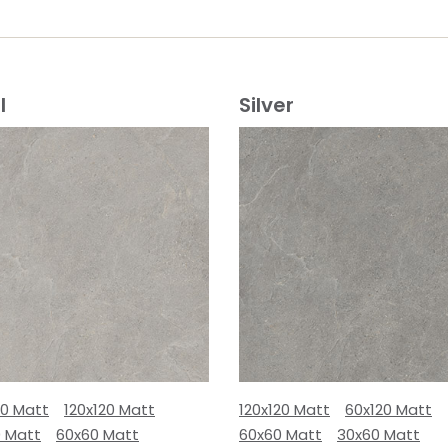
l
Silver
80 Matt
120x120 Matt
120x120 Matt
60x120 Matt
0 Matt
60x60 Matt
60x60 Matt
30x60 Matt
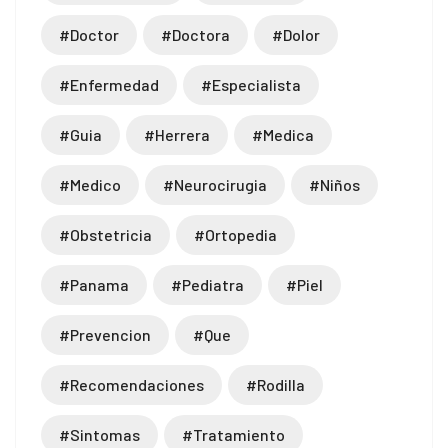
#doctor
#doctora
#dolor
#enfermedad
#especialista
#guia
#herrera
#medica
#medico
#neurocirugia
#niños
#obstetricia
#ortopedia
#panama
#pediatra
#piel
#prevencion
#que
#recomendaciones
#rodilla
#sintomas
#tratamiento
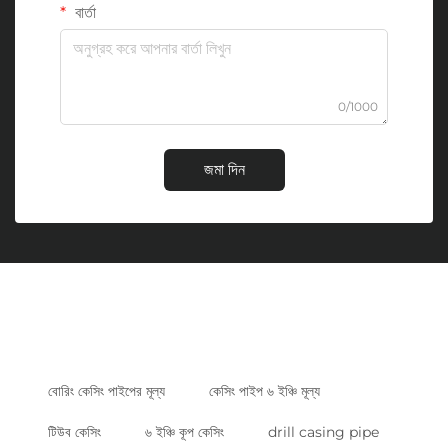
বার্তা
0/1000
জমা দিন
বোরিং কেসিং পাইপের মূল্য
কেসিং পাইপ ৬ ইঞ্চি মূল্য
টিউব কেসিং
৬ ইঞ্চি কূপ কেসিং
drill casing pipe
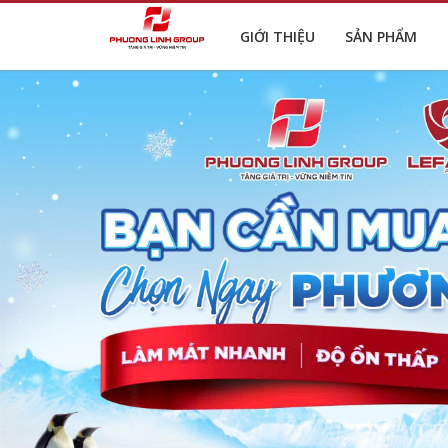
GIỚI THIỆU
SẢN PHẨM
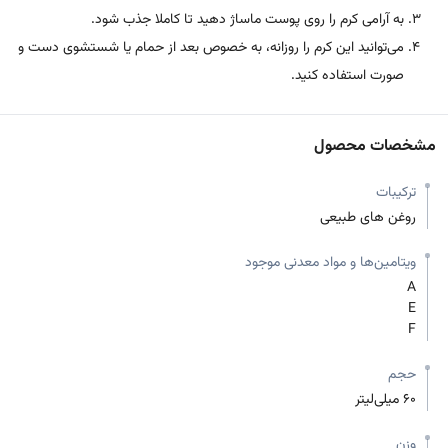
به آرامی کرم را روی پوست ماساژ دهید تا کاملا جذب شود.
می‌توانید این کرم را روزانه، به خصوص بعد از حمام یا شستشوی دست و
صورت استفاده کنید.
مشخصات محصول
ترکیبات
روغن های طبیعی
ویتامین‌ها و مواد معدنی موجود
A
E
F
حجم
60 میلی‌لیتر
وزن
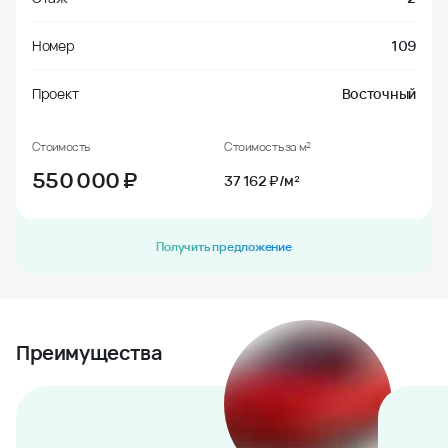
Номер
109
Проект
Восточный
Стоимость
Стоимость за м²
550 000
₽
37 162 ₽/м²
Получить предложение
Преимущества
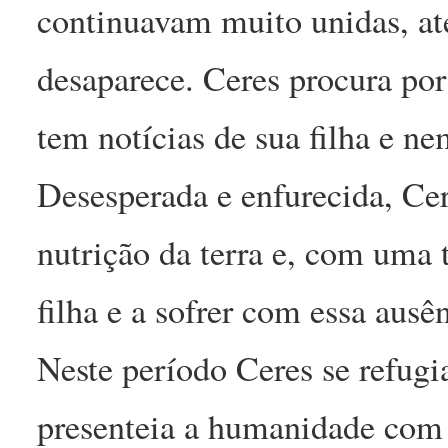
continuavam muito unidas, at
desaparece. Ceres procura po
tem notícias de sua filha e ne
Desesperada e enfurecida, Cer
nutrição da terra e, com uma 
filha e a sofrer com essa ausê
Neste período Ceres se refugi
presenteia a humanidade com o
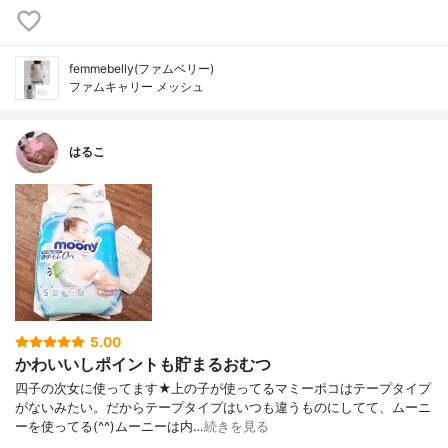
femmebelly(ファムベリー)
ファムキャリー メッシュ
はるこ
5.00
かわいいしポイントも貯まるおむつ
四子の次女に使ってます★上の子が使ってるマミーポコはテープタイプ
がないみたい。だからテープタイプはいつも違うものにしてて、ムーニ
ーを使ってる(^^)ムーニーは内…
続きを見る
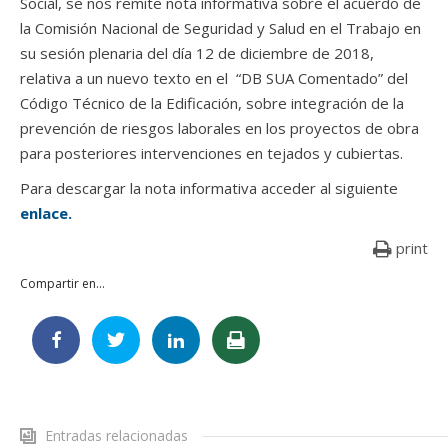
Social, se nos remite nota informativa sobre el acuerdo de
la Comisión Nacional de Seguridad y Salud en el Trabajo en
su sesión plenaria del día 12 de diciembre de 2018,
relativa a un nuevo texto en el “DB SUA Comentado” del
Código Técnico de la Edificación, sobre integración de la
prevención de riesgos laborales en los proyectos de obra
para posteriores intervenciones en tejados y cubiertas.
Para descargar la nota informativa acceder al siguiente
enlace.
print
Compartir en...
Entradas relacionadas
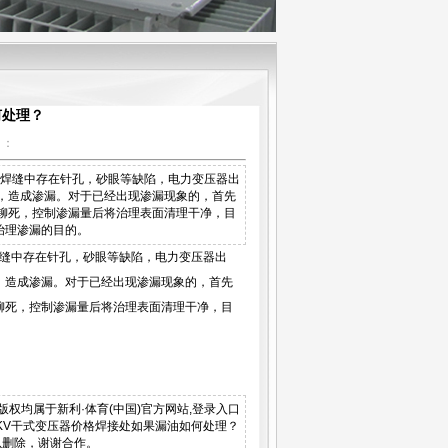
何处理？
】：
，焊缝中存在针孔，砂眼等缺陷，电力变压器出
，造成渗漏。对于已经出现渗漏现象的，首先
铆死，控制渗漏量后将治理表面清理干净，目
治理渗漏的目的。
缝中存在针孔，砂眼等缺陷，电力变压器出
，造成渗漏。对于已经出现渗漏现象的，首先
铆死，控制渗漏量后将治理表面清理干净，目
？等版权均属于新利·体育(中国)官方网站,登录入口
站10KV干式变压器价格焊接处如果漏油如何处理？
以删除，谢谢合作。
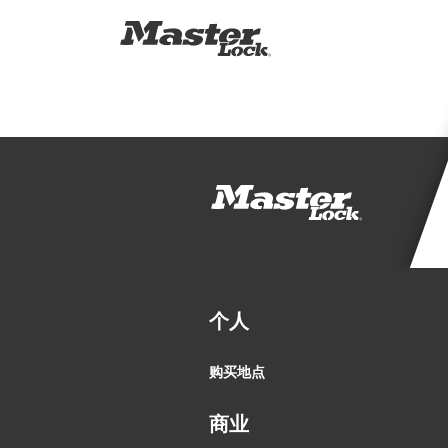
个人
购买地点
商业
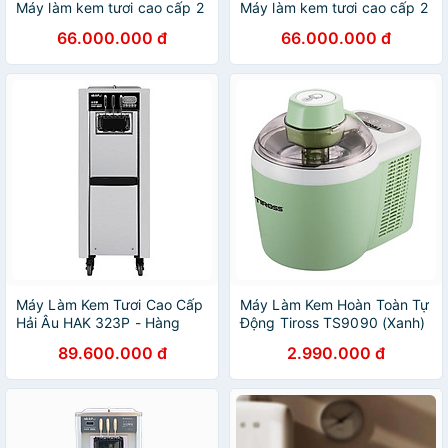
Máy làm kem tươi cao cấp 2
Máy làm kem tươi cao cấp 2
máy nén dạng bàn
máy nén dạng đứng
66.000.000 đ
66.000.000 đ
Máy Làm Kem Tươi Cao Cấp
Máy Làm Kem Hoàn Toàn Tự
Hải Âu HAK 323P - Hàng
Động Tiross TS9090 (Xanh)
Chính Hãng
- Hàng Chính Hãng
89.600.000 đ
2.990.000 đ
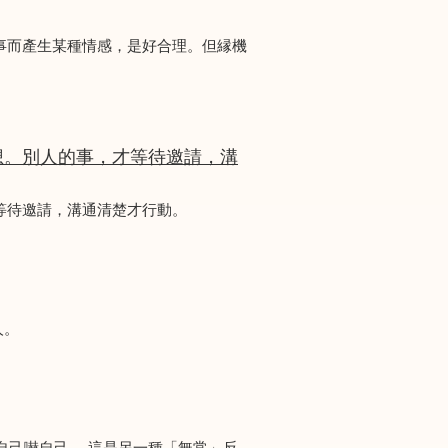
事而產生某種情感，是好合理。但縁機
想。別人的事，才等待邀請，溝
等待邀請，溝通清楚才行動。
人。
自己嚇自己。 這是另一種「無常」反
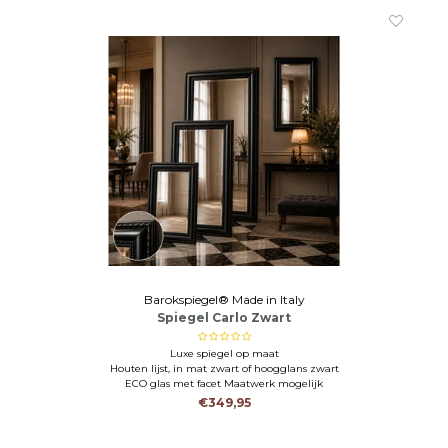
Barokspiegel® Made in Italy
Spiegel Carlo Zwart
Luxe spiegel op maat
Houten lijst, in mat zwart of hoogglans zwart
ECO glas met facet Maatwerk mogelijk
€349,95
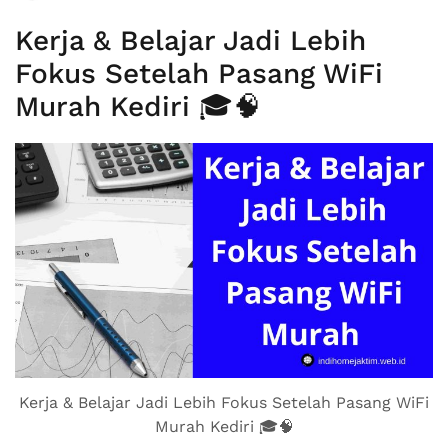
Kerja & Belajar Jadi Lebih
Fokus Setelah Pasang WiFi
Murah Kediri 🎓🧠
Kerja & Belajar Jadi Lebih Fokus Setelah Pasang WiFi
Murah Kediri 🎓🧠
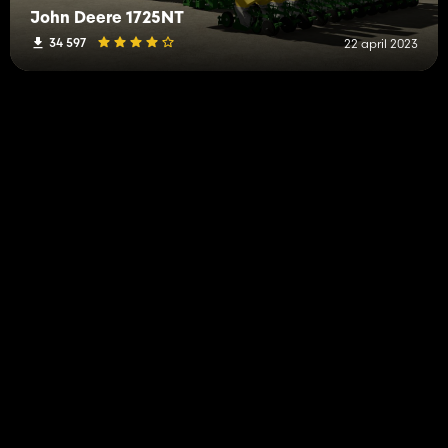
John Deere 1725NT
34 597
22 april 2023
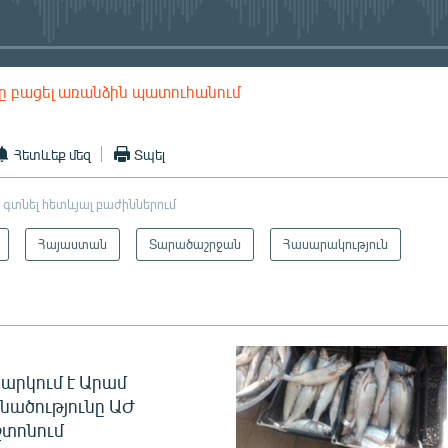
ը բացել առանձին պատուհանում
EMBED
Հետևեք մեզ
Տպել
 գտնել հետևյալ բաժիններում
Հայաստան
Տարածաշրջան
Հասարակություն
արկում է Արամ
նածությունը ԱԺ
տոնում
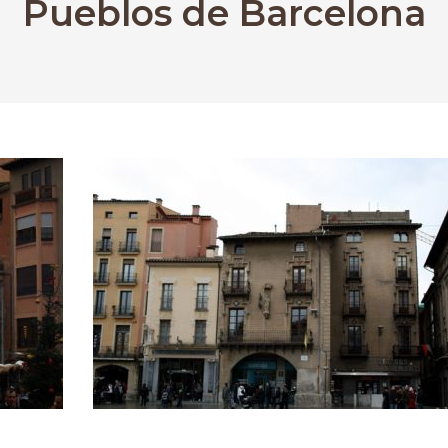
Pueblos de Barcelona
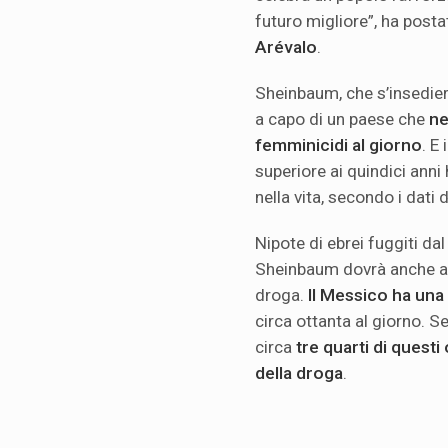
futuro migliore”, ha posta
Arévalo
.
Sheinbaum, che s’insedierà
a capo di un paese che
ne
femminicidi al giorno
. E
superiore ai quindici anni
nella vita, secondo i dati 
Nipote di ebrei fuggiti dal
Sheinbaum dovrà anche aff
droga.
Il Messico ha una 
circa ottanta al giorno. 
circa
tre quarti di questi 
della droga
.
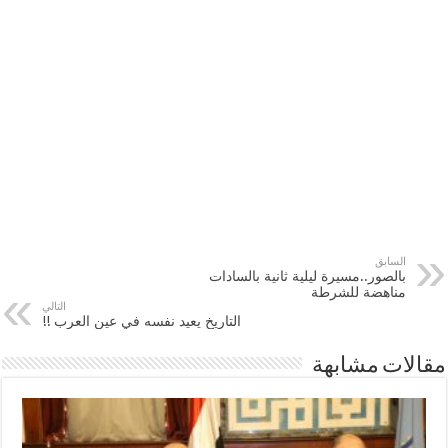
السابق
بالصور..مسيرة ليلية ثانية بالسادات
مناهضة للشرطة
التالي
التاريخ يعيد نفسه في عين العرب !!
مقالات مشابهة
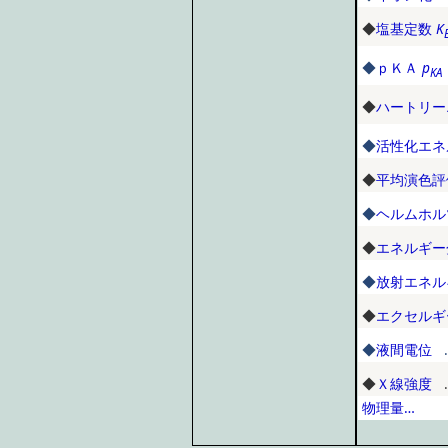
◆
塩基定数
K
◆
ｐＫＡ
p
KA
◆
ハートリー
◆
活性化エネ
◆
平均演色評
◆
ヘルムホル
◆
エネルギー
◆
放射エネル
◆
エクセルギ
◆
液間電位
…
◆
Ｘ線強度
…
物理量…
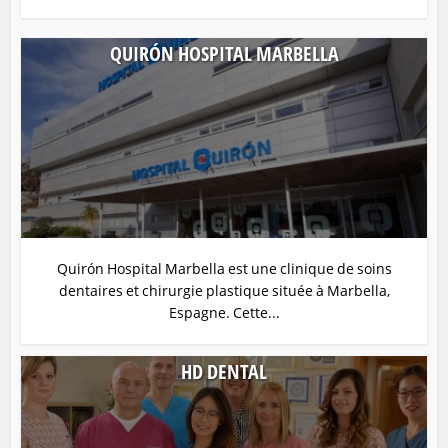
QUIRÓN HOSPITAL MARBELLA
Quirón Hospital Marbella est une clinique de soins
dentaires et chirurgie plastique située à Marbella,
Espagne. Cette...
HD DENTAL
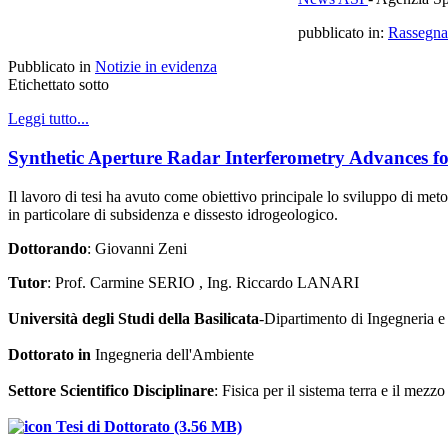
pubblicato in:
Rassegna
Pubblicato in
Notizie in evidenza
Etichettato sotto
Leggi tutto...
Synthetic Aperture Radar Interferometry Advances fo
Il lavoro di tesi ha avuto come obiettivo principale lo sviluppo di me
in particolare di subsidenza e dissesto idrogeologico.
Dottorando
: Giovanni Zeni
Tutor
: Prof. Carmine SERIO , Ing. Riccardo LANARI
Università degli Studi della Basilicata
-Dipartimento di Ingegneria e
Dottorato in
Ingegneria dell'Ambiente
Settore Scientifico Disciplinare
: Fisica per il sistema terra e il mezz
Tesi di Dottorato (3.56 MB)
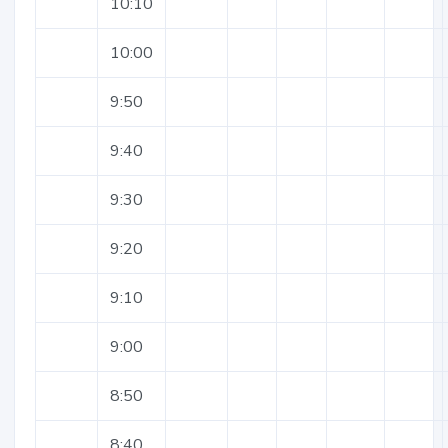
10:10
10:00
9:50
9:40
9:30
9:20
9:10
9:00
8:50
8:40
::::
> How to complete this task: Exact output of each line above is wanted, without the pictures.

> Answer section:
l
Silver
80 Matt
120x120 Matt
120x120 Matt
60x120 Matt
0 Matt
60x60 Matt
60x60 Matt
30x60 Matt
#doctor
#doctora
#dolor
#enfermedad
#especialista
#guia
#herrera
#medica
#medico
#neurocirugia
#niños
#obstetricia
#ortopedia
#panama
#pediatra
#piel
#prevencion
#que
#recomendaciones
#rodilla
#sintomas
#tratamiento
বার্তা
0/1000
জমা দিন
বোরিং কেসিং পাইপের মূল্য
কেসিং পাইপ ৬ ইঞ্চি মূল্য
টিউব কেসিং
৬ ইঞ্চি কূপ কেসিং
drill casing pipe
GIỚI THIỆU
SẢN PHẨM
به آرامی کرم را روی پوست ماساژ دهید تا کاملا جذب شود.
می‌توانید این کرم را روزانه، به خصوص بعد از حمام یا شستشوی دست و
صورت استفاده کنید.
مشخصات محصول
ترکیبات
روغن های طبیعی
ویتامین‌ها و مواد معدنی موجود
A
E
F
حجم
60 میلی‌لیتر
وزن
Номер
109
Проект
Восточный
Стоимость
Стоимость за м²
550 000
₽
37 162 ₽/м²
Получить предложение
Преимущества
continuavam muito unidas, at
desaparece. Ceres procura po
tem notícias de sua filha e ne
Desesperada e enfurecida, Cer
nutrição da terra e, com uma 
filha e a sofrer com essa ausê
Neste período Ceres se refugi
presenteia a humanidade com o
femmebelly(ファムベリー)
ファムキャリー メッシュ
はるこ
5.00
かわいいしポイントも貯まるおむつ
四子の次女に使ってます★上の子が使ってるマミーポコはテープタイプ
がないみたい。だからテープタイプはいつも違うものにしてて、ムーニ
ーを使ってる(^^)ムーニーは内…
続きを見る
Social, se nos remite nota informativa sobre el acuerdo de
la Comisión Nacional de Seguridad y Salud en el Trabajo en
su sesión plenaria del día 12 de diciembre de 2018,
relativa a un nuevo texto en el “DB SUA Comentado” del
Código Técnico de la Edificación, sobre integración de la
prevención de riesgos laborales en los proyectos de obra
para posteriores intervenciones en tejados y cubiertas.
Para descargar la nota informativa acceder al siguiente
enlace.
print
Compartir en...
Entradas relacionadas
何处理？
】：
，焊缝中存在针孔，砂眼等缺陷，电力变压器出
，造成渗漏。对于已经出现渗漏现象的，首先
铆死，控制渗漏量后将治理表面清理干净，目
治理渗漏的目的。
缝中存在针孔，砂眼等缺陷，电力变压器出
，造成渗漏。对于已经出现渗漏现象的，首先
铆死，控制渗漏量后将治理表面清理干净，目
？等版权均属于新利·体育(中国)官方网站,登录入口
站10KV干式变压器价格焊接处如果漏油如何处理？
以删除，谢谢合作。
个人
购买地点
商业
Máy làm kem tươi cao cấp 2
Máy làm kem tươi cao cấp 2
máy nén dạng bàn
máy nén dạng đứng
66.000.000 đ
66.000.000 đ
Máy Làm Kem Tươi Cao Cấp
Máy Làm Kem Hoàn Toàn Tự
Hải Âu HAK 323P - Hàng
Động Tiross TS9090 (Xanh)
Chính Hãng
- Hàng Chính Hãng
89.600.000 đ
2.990.000 đ
事而產生某種情感，是好合理。但縁機
想。別人的事，才等待邀請，溝
等待邀請，溝通清楚才行動。
人。
自己嚇自己。 這是另一種「無常」反
Barokspiegel® Made in Italy
Spiegel Carlo Zwart
Luxe spiegel op maat
Houten lijst, in mat zwart of hoogglans zwart
ECO glas met facet Maatwerk mogelijk
€349,95
Kerja & Belajar Jadi Lebih
Fokus Setelah Pasang WiFi
Murah Kediri 🎓🧠
Kerja & Belajar Jadi Lebih Fokus Setelah Pasang WiFi
Murah Kediri 🎓🧠
John Deere 1725NT
34 597
22 april 2023
ը բացել առանձին պատուհանում
EMBED
Հետևեք մեզ
Տպել
 գտնել հետևյալ բաժիններում
Հայաստան
Տարածաշրջան
Հասարակություն
արկում է Արամ
նածությունը ԱԺ
տոնում
Pueblos de Barcelona
futuro migliore”, ha posta
Arévalo
.
Sheinbaum, che s’insedierà
a capo di un paese che
ne
femminicidi al giorno
. E
superiore ai quindici anni
nella vita, secondo i dati 
Nipote di ebrei fuggiti dal
Sheinbaum dovrà anche aff
droga.
Il Messico ha una 
circa ottanta al giorno. 
circa
tre quarti di questi 
della droga
.
السابق
بالصور..مسيرة ليلية ثانية بالسادات
مناهضة للشرطة
التالي
التاريخ يعيد نفسه في عين العرب !!
مقالات مشابهة
◆
塩基定数
K
◆
ｐＫＡ
p
KA
◆
ハートリー
◆
活性化エネ
◆
平均演色評
◆
ヘルムホル
◆
エネルギー
◆
放射エネル
◆
エクセルギ
◆
液間電位
…
◆
Ｘ線強度
…
物理量…
QUIRÓN HOSPITAL MARBELLA
Quirón Hospital Marbella est une clinique de soins
dentaires et chirurgie plastique située à Marbella,
Espagne. Cette...
HD DENTAL
pubblicato in:
Rassegna
Pubblicato in
Notizie in evidenza
Etichettato sotto
Leggi tutto...
Synthetic Aperture Radar Interferometry Advances fo
Il lavoro di tesi ha avuto come obiettivo principale lo sviluppo di me
in particolare di subsidenza e dissesto idrogeologico.
Dottorando
: Giovanni Zeni
Tutor
: Prof. Carmine SERIO , Ing. Riccardo LANARI
Università degli Studi della Basilicata
-Dipartimento di Ingegneria e
Dottorato in
Ingegneria dell'Ambiente
Settore Scientifico Disciplinare
: Fisica per il sistema terra e il mezz
Tesi di Dottorato (3.56 MB)
10:10
10:00
9:50
9:40
9:30
9:20
9:10
9:00
8:50
8:40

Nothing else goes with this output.